- **Prompt**: Start the output with the opening line of the listing below and continue, reproducing each line exactly, up to and including the line that contains "Cette visite guidée".

- **Exercise data**:
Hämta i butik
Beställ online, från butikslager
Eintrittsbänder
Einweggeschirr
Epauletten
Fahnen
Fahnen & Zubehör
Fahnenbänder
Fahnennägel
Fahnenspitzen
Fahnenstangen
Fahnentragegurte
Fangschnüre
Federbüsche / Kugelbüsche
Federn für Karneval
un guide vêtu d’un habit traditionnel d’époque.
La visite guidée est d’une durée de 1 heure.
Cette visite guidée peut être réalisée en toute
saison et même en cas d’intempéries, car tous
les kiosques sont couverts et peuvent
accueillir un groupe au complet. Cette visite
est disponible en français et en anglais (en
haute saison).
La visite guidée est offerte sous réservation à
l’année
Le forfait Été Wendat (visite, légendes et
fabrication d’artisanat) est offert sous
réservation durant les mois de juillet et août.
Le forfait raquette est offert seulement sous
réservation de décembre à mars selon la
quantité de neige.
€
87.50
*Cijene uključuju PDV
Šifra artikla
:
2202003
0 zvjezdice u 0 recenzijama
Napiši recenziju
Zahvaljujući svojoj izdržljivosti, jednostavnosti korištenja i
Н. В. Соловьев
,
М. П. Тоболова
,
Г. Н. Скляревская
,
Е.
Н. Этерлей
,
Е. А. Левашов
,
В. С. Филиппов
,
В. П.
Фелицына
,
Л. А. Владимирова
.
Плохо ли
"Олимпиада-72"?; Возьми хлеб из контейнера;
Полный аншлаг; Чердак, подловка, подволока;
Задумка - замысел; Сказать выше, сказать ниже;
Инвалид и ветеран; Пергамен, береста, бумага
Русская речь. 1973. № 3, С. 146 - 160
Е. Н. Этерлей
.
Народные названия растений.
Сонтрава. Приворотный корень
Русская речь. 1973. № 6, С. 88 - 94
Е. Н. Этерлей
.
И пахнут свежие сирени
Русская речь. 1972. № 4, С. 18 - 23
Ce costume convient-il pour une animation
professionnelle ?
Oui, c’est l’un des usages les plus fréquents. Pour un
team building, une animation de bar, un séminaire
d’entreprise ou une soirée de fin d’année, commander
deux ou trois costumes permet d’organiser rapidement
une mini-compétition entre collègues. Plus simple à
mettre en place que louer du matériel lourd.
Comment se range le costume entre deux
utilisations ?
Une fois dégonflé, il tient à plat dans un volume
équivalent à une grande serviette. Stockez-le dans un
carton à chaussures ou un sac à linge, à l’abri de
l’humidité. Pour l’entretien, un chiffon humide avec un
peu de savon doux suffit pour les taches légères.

- **Solved problem**:
Hämta i butik
Beställ online, från butikslager
Eintrittsbänder
Einweggeschirr
Epauletten
Fahnen
Fahnen & Zubehör
Fahnenbänder
Fahnennägel
Fahnenspitzen
Fahnenstangen
Fahnentragegurte
Fangschnüre
Federbüsche / Kugelbüsche
Federn für Karneval
un guide vêtu d’un habit traditionnel d’époque.
La visite guidée est d’une durée de 1 heure.
Cette visite guidée peut être réalisée en toute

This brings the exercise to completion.